Bishop Louis Josaphat LEBULU 
(Bishop of Same, Tanzania)

1) The Principle of Inculturation

In its anthropological significance, inculturation is the process whereby individuals, social groups and social categories are inserted into and imbibed with the values, norms, patterns and models of their society. The process of inculturation, though one and integrated "continuum", is realised in a three-fold dialectical moments or stages:

a) the cultural contact stage whereby different cultural systems interact with one another and as a result initiate a dialectical situation of harmony and disharmony, agreeing and disagreeing - a situation of contradiction - seeking for accommodation and transcendence.

b) The cultural assimilation moment comes in when the cultural interaction reaches the stage of harmony or disharmony of values, norms, patterns and models issuing from the different cultural systems in interaction.

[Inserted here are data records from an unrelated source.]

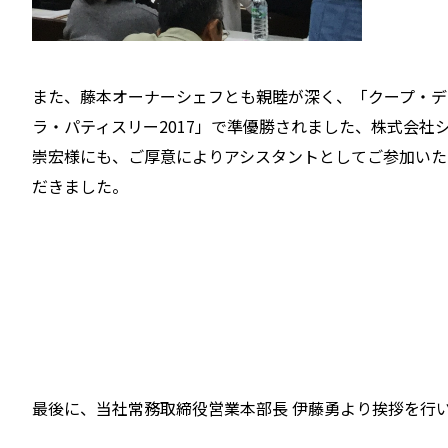
また、藤本オーナーシェフとも親睦が深く、「クープ・デ
ラ・パティスリー2017」で準優勝されました、株式会社
崇宏様にも、ご厚意によりアシスタントとしてご参加いた
だきました。
最後に、当社常務取締役営業本部長 伊藤勇より挨拶を行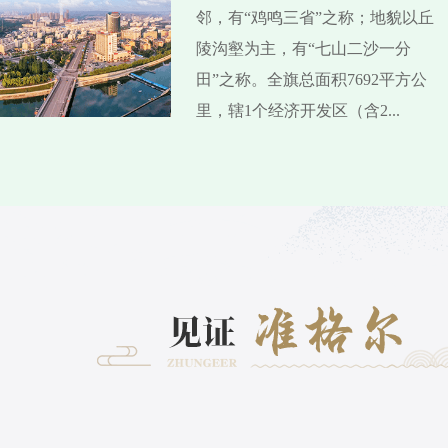
邻，有“鸡鸣三省”之称；地貌以丘
陵沟壑为主，有“七山二沙一分
田”之称。全旗总面积7692平方公
里，辖1个经济开发区（含2...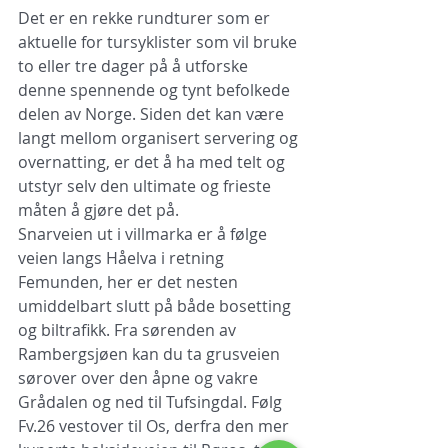
Det er en rekke rundturer som er 
aktuelle for tursyklister som vil bruke 
to eller tre dager på å utforske 
denne spennende og tynt befolkede 
delen av Norge. Siden det kan være 
langt mellom organisert servering og 
overnatting, er det å ha med telt og 
utstyr selv den ultimate og frieste 
måten å gjøre det på.  
Snarveien ut i villmarka er å følge 
veien langs Håelva i retning 
Femunden, her er det nesten 
umiddelbart slutt på både bosetting 
og biltrafikk. Fra sørenden av 
Rambergsjøen kan du ta grusveien 
sørover over den åpne og vakre 
Grådalen og ned til Tufsingdal. Følg 
Fv.26 vestover til Os, derfra den mer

c) The transformation moment comes in when the dialectical process (the inculturation process) reaches a stage where it becomes a force exercising its impact and effect on the way the incumbents feel, think and act. As a result it animates, orients and innovates the mode of life - the way people feel, think and act.

The inculturation of the Church taking up the same principle of inculturation becomes therefore the process by which the Church becomes part and parcel of a culture of the African people.

2) Proposals to the Synod Fathers

a) That each Episcopal Conference convokes and carries out well-planned particular councils as indicated in Canon Law nos. 439-446 both at Episcopal conference and at Ecclesiastical Province (Metropolitan) levels. This would assist the faithful, clergy, religious and laity to have a common stand and strategy for the implementation of the resolutions of the Synod.

b) That each diocese in Africa should be encouraged to invoke and carry out a diocesan Synod in order to reach the Church at its kernel - the hearts and minds of people, the family units and the small Christian communities in their social-economic, political and allow the people of God in the grass-root to evaluate, plan and follow-up the pastoral and development action and experience of the Church in Africa.